The costs of Scope 3


“Who’s going to pay for decarbonizing the supply chain?” was the title of a recent article on a supply chain website written by an experienced US journalist (and how very American of him to immediately zoom in on who would bear the costs!). According to the journalist, 75% of all emissions fall under Scope 3, i.e. are caused beyond the company itself.

Meanwhile, according to an estimate by consulting firm McKinsey, the global economy’s transition to ‘net zero’ emissions will annually cost an additional $3.5 trillion, equivalent to half the profits of all multinationals worldwide. Needless to say, that sounds like a dauntingly large sum of money – but given the high profits that many multinationals are still making, I actually think that’s a pretty fair percentage.

Fortunately, numerous leading manufacturers have already begun to make their products more sustainable. For years, the French multinational industrial electronics manufacturer Schneider Electric has been leading the way in making its own factories, offices and distribution centres more sustainable (Scopes 1 and 2).
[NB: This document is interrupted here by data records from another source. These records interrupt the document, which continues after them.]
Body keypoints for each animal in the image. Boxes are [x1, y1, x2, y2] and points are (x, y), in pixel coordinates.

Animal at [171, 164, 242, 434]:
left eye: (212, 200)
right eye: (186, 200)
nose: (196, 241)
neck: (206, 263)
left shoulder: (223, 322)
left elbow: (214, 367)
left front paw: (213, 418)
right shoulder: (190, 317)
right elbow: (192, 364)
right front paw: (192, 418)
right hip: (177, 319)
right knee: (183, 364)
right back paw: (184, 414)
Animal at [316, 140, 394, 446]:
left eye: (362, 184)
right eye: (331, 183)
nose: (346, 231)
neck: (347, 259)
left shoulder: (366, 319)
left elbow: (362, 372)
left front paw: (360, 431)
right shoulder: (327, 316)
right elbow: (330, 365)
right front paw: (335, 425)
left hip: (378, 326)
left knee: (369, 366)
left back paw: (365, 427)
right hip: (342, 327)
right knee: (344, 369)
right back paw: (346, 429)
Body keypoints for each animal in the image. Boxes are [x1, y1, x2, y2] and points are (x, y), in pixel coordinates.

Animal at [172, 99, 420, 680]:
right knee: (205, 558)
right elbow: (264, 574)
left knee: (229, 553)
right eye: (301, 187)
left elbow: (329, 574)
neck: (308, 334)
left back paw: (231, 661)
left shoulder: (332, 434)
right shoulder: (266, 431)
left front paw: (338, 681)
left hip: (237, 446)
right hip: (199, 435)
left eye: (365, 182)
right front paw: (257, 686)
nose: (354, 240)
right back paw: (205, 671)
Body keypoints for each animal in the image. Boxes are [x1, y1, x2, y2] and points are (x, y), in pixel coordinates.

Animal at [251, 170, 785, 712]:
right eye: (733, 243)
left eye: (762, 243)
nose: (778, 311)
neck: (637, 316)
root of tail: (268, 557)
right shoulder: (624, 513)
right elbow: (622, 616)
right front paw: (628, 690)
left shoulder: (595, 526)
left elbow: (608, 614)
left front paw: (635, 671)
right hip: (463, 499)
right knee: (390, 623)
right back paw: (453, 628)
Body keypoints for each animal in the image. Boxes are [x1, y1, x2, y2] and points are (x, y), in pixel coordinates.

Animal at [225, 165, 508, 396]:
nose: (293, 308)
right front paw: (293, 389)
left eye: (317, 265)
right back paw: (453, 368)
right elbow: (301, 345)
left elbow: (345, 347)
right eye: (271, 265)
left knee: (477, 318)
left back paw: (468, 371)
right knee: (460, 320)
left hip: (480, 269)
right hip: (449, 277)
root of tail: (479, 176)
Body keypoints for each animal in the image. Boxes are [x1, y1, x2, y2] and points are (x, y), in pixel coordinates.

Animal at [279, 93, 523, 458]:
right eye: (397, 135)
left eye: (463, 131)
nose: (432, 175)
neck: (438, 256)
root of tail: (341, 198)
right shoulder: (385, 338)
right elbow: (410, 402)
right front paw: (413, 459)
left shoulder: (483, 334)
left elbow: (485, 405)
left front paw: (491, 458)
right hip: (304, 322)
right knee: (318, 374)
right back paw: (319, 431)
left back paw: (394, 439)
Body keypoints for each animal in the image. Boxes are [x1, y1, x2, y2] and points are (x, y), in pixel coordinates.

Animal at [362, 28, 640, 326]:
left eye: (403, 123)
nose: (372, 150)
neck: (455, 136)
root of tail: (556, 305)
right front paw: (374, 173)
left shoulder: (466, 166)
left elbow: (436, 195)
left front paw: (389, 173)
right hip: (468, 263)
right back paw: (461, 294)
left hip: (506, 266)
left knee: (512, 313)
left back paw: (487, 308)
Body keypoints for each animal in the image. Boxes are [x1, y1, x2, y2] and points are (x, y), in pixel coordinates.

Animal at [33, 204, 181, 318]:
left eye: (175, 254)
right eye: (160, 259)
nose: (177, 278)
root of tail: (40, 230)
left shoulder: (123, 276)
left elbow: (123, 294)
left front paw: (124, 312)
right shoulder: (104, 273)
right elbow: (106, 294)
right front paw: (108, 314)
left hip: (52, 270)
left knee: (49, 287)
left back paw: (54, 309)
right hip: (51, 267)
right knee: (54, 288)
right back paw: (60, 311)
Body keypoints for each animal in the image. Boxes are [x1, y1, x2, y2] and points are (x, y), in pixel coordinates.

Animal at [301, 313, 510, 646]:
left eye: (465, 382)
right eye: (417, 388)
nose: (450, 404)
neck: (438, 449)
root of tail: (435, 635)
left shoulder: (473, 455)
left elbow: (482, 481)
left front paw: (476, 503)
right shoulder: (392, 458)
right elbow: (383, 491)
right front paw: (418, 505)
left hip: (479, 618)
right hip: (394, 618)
In 2021, the company embarked on a net zero roadmap for Scope 3, in a project 20 times bigger than for Scope 1. The company has 53,000 direct suppliers, so for now Schneider Electric is focusing on those with the highest risks.

Carbon calculator

During a recent presentation, Christophe Quiquempoix, who is responsible for sustainable procurement and outsourced manufacturing at Schneider Electric worldwide, commented on how many suppliers don’t actually know how to calculate their carbon footprint. His company has set up an impressive online platform to help them, providing training, relevant information and a carbon calculator. These efforts have already led to the use of more sustainable materials and packaging and a 13% reduction in emissions.

“Our Scope 1 footprint is actually one of the most significant Scope 3 emissions for our customers,” a supply chain executive from a French limestone quarry recently told me. Limestone is an essential raw material to improve the quality of certain products. The quarry is already paying more for its unavoidable emissions than for its operational production costs, and the company is doing all it can to reduce its carbon footprint.

Not a matter of paying

In other words, decarbonization is not simply a matter of paying. Business ecosystems will have to collectively decide where it makes most sense to invest in more sustainable products, processes and supply chains. After all, everyone in the world is ultimately footing this bill together.